Only at very high doses of Wnt5b RNA (300 pg) we observed a highly penetrant overall decrease of Ryk-GFP levels (Figure 5—figure supplement 1A,B), a phenotype that can also be observed upon overexpression of high amounts of Mib1 (Figure 3—figure supplement 1F). To determine whether the reduction of Ryk levels that is observed upon misexpression of high amounts of Wnt5b is dependent on Mib1 function, we repeated this experiment in mib1^tfi91 mutants that were additionally injected with RNA encoding the dominant-negative Mib1 variant Mib1∆RF123. Mib1 loss of function did not impair the Wnt5b-mediated downregulation of Ryk-GFP levels (Figure 5—figure supplement 1C,D), suggesting thereby that Mib1 is not important for the Wnt5b-mediated control of Ryk distribution.

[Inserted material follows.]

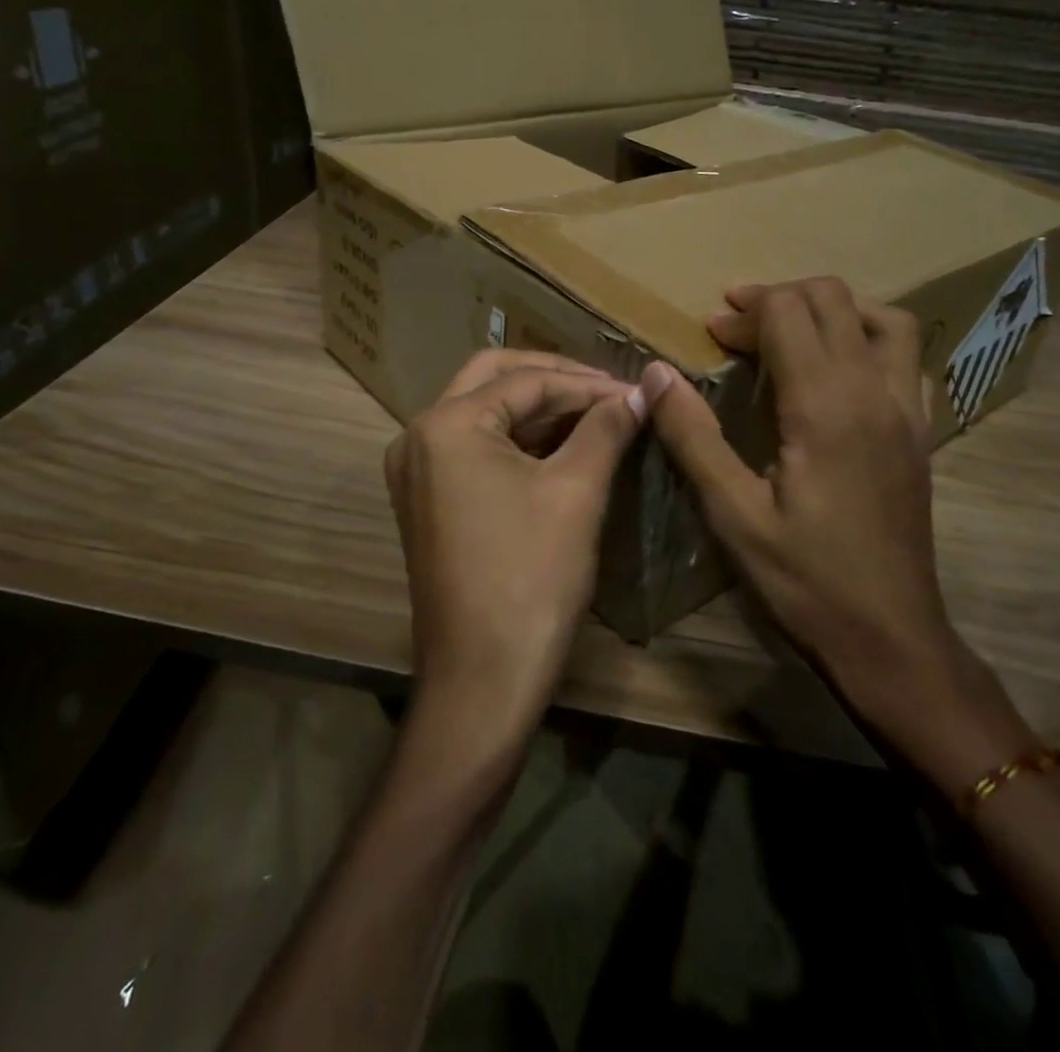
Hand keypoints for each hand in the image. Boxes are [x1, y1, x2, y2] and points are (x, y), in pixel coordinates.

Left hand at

The corresponding data have been integrated in the newly added Figure 5—figure supplement 1 and mentioned in the Results section:

“Mib1 could modulate Wnt5b/Ryk signaling by controlling overall cellular Ryk distribution or promoting a specific, ligand-dependent internalization of Ryk upon Wnt5b stimulation. […] In accordance with this hypothesis, the loss of Ryk-GFP expression that is observed upon overexpression of high amounts of Wnt5b does not require Mib1 function (Figure 5—figure supplement 1C,D).”